JC - O senhor acha que o PT está pronto para não ser cabeça de chapa? Nas últimas eleições, vimos o PT se recusando a ser coadjuvante.
Paim - Qual é o quadro dos partidos que têm uma visão mais ampla, como nós temos, que deveria ser candidato em Caxias do Sul? Quem deveria ser candidato em Santa Maria? Em Pelotas? Em Canoas? Em Porto Alegre? Os partidos da frente ampla pelo Brasil, para salvar o Brasil, para caminhar juntos nas eleições municipais, já estão, digamos, abrindo caminho para as eleições a governador e presidente, e ao Senado.
JC - Se não fizer isso, o PT pode perder ainda mais força?
Paim - Todos perdem. Perde o povo gaúcho, o povo brasileiro. E perderão os partidos também, que vão se isolar. Não gosto desses termos "esquerda", "centro" e "direita". Os setores mais conservadores sabem se aproximar. Se os setores progressistas não souberem se aproximar, o que vai acontecer com a educação, com a saúde ou com a própria segurança, estabilidade democrática? É obrigação nossa. Não tem que ser os mesmos nomes de sempre que deveriam ser candidatos. Por isso que não sou candidato a nada. Já fiz toda uma história. Quando terminar esse mandato, vou ter 40 anos de Congresso Nacional.
JC - Não pretende se candidatar ao Senado novamente?
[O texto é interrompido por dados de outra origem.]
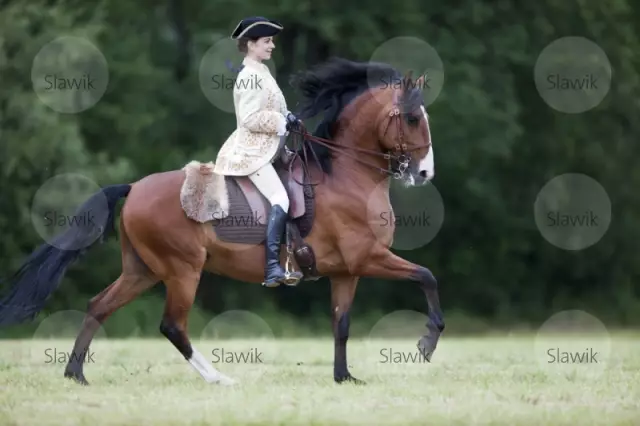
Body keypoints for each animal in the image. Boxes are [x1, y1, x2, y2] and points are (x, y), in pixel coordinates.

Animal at [0, 57, 442, 386]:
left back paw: (75, 373)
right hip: (182, 269)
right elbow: (426, 276)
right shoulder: (368, 256)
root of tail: (135, 187)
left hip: (143, 270)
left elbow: (342, 324)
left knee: (99, 306)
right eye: (411, 118)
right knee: (172, 325)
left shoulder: (347, 270)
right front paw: (427, 343)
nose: (424, 173)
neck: (345, 174)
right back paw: (218, 378)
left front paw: (344, 377)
Paim - Quando acabar meu mandato, vou me dedicar à militância às mesmas causas, mas não vou para nenhum cargo eletivo, não.
Perfil
Paulo Renato Paim, 69 anos, é natural de Caxias do Sul. Formado em marcenaria e matrizaria pelo Senai, iniciou a vida política na adolescência, no movimento estudantil, sendo presidente do ginásio noturno para trabalhadores e do ginásio estadual Santa Catarina, na época da ditadura militar. Jovem, veio a Porto Alegre trabalhar como metalúrgico e, depois, foi para Canoas. Logo, tornou-se uma liderança do movimento sindical, sendo presidente da central estadual. Eleito secretário-geral da CUT nacional, em 1983, Paim foi um dos escolhidos para representar o movimento na Constituinte. E, por isso, filiou-se ao PT, aos 35 anos. Elegeu-se deputado federal em 1986, sendo um dos 10 mais votados. Dividiu apartamento com Lula e Olívio Dutra nos primeiros tempos de Brasília. Reelegeu-se em 1990, 1994 e 1998 na Câmara dos Deputados, e, em 2002, elegeu-se senador. Em 2010 e 2018, reelegeu-se para o Senado. Com isso, pode completar 40 anos de Congresso Nacional ao fim do novo mandato. Sua atuação no Legislativo se destacou pela defesa dos direitos dos aposentados e da valorização do salário-mínimo.